**Consegna**
Riporta senza modifiche la parte del brano su Shaw e Pigmalione che comincia con "Adesso facciamo un" e finisce con "fosse davvero impossibile.".

**Estratto della fonte**
☆ ☆ ☆ ☆

Adesso facciamo un passo indietro. E’ il 2 novembre 1950: muore all’età di novantaquattro anni George Bernard Shaw. Fino a quando il grande commediografo irlandese era vivo era impossibile mettere in musica Pigmalione, perché lui aveva detto espressamente che non voleva che la sua commedia diventasse un musical. A dire il vero non era proprio facile trasformare la storia di Bernard Shaw in una commedia musicale: mancavano il lieto fine, la storia d’amore tra i due protagonisti e una sottotrama comica. Ad esempio Richard Rodgers e Oscar Hammerstein II – gli autori di tanti successi, tra cui Oklahoma! e che quindi di musical se ne intendevano – pensavano che fosse davvero impossibile.

☆ ☆ ☆ ☆

**Righe**
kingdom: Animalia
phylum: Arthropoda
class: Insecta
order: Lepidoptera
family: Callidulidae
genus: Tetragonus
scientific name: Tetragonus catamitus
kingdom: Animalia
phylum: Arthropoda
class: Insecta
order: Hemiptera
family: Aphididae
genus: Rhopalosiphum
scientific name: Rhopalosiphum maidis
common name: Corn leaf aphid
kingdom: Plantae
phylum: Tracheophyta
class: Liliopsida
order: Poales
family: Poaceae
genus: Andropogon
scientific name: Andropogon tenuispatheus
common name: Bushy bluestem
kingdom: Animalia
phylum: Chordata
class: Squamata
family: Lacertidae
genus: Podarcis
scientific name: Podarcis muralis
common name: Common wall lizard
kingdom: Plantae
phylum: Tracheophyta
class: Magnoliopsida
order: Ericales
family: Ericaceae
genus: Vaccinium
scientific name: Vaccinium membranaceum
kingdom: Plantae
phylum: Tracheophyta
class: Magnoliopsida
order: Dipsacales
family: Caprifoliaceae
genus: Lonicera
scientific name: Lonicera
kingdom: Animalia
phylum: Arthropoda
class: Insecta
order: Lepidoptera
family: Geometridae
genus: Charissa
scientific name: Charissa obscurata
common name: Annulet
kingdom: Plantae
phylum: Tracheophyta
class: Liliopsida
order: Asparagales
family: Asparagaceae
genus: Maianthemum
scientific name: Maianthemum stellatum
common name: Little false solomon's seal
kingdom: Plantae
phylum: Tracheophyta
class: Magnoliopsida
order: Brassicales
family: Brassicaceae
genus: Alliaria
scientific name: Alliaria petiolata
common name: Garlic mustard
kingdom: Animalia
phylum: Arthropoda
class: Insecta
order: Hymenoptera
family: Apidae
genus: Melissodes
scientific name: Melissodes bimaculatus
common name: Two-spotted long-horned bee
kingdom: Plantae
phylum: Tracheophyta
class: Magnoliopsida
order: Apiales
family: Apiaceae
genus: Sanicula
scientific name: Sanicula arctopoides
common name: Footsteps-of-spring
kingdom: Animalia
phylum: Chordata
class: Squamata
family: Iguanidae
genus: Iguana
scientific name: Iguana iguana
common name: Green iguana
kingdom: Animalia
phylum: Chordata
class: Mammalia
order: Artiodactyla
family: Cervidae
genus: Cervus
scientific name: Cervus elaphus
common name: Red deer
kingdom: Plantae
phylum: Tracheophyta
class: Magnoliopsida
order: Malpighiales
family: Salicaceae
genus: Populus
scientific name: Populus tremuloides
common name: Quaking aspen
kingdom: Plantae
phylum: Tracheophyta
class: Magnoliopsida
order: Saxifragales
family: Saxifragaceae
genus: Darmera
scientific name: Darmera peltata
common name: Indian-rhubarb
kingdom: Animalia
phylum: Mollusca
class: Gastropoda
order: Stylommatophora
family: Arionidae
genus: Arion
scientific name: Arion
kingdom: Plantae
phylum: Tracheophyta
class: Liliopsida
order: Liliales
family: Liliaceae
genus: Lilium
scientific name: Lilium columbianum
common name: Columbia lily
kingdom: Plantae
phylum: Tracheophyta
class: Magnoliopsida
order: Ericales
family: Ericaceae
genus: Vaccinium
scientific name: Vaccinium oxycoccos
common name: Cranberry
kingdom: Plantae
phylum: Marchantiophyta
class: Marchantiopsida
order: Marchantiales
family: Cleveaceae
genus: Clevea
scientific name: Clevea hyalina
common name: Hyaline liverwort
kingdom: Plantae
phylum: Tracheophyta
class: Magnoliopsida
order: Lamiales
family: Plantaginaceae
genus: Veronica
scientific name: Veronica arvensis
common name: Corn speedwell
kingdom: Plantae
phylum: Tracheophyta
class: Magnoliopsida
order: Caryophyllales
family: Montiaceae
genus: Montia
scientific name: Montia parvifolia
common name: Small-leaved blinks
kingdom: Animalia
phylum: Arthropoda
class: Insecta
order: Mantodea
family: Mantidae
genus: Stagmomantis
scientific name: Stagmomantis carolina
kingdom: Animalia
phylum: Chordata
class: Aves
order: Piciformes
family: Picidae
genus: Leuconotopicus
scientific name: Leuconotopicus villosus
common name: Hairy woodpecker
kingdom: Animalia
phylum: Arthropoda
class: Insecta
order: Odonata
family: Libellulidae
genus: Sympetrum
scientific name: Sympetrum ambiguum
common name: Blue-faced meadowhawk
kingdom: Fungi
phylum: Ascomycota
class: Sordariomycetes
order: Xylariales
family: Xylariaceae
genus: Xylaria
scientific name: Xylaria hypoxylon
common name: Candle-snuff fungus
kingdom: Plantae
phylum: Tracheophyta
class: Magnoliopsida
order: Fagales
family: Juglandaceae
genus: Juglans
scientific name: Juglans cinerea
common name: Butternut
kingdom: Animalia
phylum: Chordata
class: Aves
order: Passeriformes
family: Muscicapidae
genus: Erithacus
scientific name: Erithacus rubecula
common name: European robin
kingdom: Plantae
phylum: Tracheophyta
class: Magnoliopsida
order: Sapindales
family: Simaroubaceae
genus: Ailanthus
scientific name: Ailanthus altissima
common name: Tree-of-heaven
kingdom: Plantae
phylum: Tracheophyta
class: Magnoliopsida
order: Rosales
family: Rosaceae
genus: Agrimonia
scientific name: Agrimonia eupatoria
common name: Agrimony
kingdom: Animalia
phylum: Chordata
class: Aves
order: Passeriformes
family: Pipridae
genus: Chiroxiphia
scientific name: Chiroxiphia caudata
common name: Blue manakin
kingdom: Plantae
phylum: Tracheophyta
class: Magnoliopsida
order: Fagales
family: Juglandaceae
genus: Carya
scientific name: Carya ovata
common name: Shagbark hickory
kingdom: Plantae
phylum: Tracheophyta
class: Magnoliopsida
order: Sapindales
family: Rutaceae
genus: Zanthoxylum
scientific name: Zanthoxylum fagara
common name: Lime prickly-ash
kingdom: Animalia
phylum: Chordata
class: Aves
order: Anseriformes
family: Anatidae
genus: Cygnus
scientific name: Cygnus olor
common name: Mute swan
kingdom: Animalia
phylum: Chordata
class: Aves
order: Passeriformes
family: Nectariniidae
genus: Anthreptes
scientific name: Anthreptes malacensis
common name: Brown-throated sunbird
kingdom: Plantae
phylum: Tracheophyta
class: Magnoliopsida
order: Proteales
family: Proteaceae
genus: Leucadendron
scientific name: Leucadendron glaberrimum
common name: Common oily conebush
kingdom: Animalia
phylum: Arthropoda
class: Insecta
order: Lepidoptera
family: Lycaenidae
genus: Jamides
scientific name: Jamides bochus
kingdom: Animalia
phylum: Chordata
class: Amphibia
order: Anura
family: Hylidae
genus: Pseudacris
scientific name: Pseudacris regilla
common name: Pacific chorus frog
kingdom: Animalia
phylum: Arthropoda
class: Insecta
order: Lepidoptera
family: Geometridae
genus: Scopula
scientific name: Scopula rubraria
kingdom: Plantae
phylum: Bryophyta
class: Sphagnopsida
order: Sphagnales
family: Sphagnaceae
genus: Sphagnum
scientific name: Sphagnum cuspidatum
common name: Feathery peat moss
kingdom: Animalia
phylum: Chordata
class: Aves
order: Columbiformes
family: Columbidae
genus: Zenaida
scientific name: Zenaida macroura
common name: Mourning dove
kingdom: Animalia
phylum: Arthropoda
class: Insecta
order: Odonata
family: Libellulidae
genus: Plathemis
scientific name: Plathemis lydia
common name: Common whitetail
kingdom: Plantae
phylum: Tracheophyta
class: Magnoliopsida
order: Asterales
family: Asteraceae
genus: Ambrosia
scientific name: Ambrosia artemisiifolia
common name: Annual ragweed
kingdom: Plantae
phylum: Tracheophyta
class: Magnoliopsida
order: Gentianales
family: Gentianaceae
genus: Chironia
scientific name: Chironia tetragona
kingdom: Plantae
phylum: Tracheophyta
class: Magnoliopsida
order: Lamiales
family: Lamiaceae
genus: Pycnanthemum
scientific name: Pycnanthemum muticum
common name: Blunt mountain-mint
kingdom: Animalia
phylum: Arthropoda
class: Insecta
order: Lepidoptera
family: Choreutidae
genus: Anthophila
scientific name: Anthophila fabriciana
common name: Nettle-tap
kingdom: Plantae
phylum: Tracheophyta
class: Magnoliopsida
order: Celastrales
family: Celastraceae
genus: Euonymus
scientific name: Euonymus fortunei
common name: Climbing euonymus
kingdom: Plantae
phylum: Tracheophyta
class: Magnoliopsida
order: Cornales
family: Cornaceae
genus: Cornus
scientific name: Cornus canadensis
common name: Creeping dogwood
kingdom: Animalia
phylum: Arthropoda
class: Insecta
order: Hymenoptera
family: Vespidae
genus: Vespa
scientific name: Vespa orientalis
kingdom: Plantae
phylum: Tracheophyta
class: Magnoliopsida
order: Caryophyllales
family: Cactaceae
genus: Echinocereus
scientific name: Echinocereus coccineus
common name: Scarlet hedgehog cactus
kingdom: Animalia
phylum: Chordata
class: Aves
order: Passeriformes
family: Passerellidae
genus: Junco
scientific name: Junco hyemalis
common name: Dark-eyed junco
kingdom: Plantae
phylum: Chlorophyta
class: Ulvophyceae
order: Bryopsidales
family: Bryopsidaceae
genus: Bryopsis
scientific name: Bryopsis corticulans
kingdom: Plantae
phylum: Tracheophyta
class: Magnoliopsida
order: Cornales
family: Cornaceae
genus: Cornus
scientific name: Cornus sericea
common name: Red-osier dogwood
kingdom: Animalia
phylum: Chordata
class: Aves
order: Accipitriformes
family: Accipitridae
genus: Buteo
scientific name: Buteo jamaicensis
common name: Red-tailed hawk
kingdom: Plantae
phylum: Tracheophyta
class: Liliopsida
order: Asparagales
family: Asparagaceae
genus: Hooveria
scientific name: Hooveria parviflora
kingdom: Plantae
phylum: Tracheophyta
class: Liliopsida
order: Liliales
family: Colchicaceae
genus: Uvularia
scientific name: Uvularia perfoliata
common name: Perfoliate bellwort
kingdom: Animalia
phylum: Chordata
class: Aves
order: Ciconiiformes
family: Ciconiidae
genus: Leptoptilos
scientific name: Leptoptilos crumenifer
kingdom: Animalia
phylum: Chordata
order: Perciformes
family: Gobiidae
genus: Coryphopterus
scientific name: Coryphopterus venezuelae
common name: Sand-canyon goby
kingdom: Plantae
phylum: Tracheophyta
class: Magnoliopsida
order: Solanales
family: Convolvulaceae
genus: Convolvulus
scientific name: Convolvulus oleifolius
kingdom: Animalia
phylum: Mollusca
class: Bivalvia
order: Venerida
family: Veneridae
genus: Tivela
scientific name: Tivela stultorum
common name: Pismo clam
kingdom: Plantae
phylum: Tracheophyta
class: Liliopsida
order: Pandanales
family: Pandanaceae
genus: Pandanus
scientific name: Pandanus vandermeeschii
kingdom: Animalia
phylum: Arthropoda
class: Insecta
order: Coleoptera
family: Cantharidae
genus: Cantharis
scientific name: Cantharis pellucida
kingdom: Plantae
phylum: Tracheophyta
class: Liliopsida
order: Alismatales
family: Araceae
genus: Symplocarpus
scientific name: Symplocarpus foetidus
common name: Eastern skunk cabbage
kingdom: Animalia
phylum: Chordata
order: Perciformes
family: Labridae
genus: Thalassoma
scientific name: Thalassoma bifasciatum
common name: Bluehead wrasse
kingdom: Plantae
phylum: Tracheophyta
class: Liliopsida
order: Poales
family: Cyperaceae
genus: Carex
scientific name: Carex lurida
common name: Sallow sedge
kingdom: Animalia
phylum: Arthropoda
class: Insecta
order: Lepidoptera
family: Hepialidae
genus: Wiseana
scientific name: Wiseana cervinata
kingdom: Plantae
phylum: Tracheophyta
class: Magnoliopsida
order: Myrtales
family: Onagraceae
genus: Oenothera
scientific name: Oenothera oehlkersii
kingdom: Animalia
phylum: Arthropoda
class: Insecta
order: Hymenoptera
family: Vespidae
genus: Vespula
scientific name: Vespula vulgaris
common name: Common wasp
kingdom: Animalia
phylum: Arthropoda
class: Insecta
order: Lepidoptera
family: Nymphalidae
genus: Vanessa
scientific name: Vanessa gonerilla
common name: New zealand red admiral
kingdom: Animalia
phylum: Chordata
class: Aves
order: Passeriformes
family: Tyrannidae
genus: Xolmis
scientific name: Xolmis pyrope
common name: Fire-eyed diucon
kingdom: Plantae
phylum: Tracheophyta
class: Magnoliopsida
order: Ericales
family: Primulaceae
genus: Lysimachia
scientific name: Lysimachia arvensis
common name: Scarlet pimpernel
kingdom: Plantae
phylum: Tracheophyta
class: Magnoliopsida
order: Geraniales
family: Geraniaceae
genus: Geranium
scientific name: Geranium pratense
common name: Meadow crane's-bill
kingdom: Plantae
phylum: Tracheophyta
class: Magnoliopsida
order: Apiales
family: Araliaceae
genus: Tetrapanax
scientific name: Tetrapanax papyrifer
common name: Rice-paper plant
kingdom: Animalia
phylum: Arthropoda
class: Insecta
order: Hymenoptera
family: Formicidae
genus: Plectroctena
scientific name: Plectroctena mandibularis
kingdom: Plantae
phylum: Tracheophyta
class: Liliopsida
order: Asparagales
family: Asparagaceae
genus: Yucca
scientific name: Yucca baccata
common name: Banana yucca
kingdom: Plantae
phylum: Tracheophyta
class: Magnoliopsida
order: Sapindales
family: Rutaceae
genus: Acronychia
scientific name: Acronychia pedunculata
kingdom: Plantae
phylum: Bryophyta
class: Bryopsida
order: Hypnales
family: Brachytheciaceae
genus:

☆ ☆ ☆ ☆

**Risultato**
Adesso facciamo un passo indietro. E’ il 2 novembre 1950: muore all’età di novantaquattro anni George Bernard Shaw. Fino a quando il grande commediografo irlandese era vivo era impossibile mettere in musica Pigmalione, perché lui aveva detto espressamente che non voleva che la sua commedia diventasse un musical. A dire il vero non era proprio facile trasformare la storia di Bernard Shaw in una commedia musicale: mancavano il lieto fine, la storia d’amore tra i due protagonisti e una sottotrama comica. Ad esempio Richard Rodgers e Oscar Hammerstein II – gli autori di tanti successi, tra cui Oklahoma! e che quindi di musical se ne intendevano – pensavano che fosse davvero impossibile.